=== Begin Enclosure ===

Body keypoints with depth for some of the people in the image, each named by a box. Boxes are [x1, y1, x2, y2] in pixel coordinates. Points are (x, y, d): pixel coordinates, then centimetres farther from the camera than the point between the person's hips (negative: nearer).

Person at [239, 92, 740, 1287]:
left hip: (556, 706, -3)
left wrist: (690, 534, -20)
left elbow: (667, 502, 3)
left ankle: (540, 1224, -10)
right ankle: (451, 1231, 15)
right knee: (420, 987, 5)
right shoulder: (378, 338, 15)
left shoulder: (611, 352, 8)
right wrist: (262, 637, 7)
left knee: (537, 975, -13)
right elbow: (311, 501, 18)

=== End Enclosure ===

■ **Task objective**
Can you give all the records above again with every "ankle" renamed to "foot" and everything else left unchanged?

■ **Exercise answer**
Body keypoints with depth for some of the people in the image, each named by a box. Boxes are [x1, y1, x2, y2] in pixel coordinates. Points are (x, y, d): pixel coordinates, then centimetres farther from the camera than the point between the person's hips (negative: nearer).

Person at [239, 92, 740, 1287]:
left hip: (556, 706, -3)
left wrist: (690, 534, -20)
left elbow: (667, 502, 3)
left foot: (540, 1224, -10)
right foot: (451, 1231, 15)
right knee: (420, 987, 5)
right shoulder: (378, 338, 15)
left shoulder: (611, 352, 8)
right wrist: (262, 637, 7)
left knee: (537, 975, -13)
right elbow: (311, 501, 18)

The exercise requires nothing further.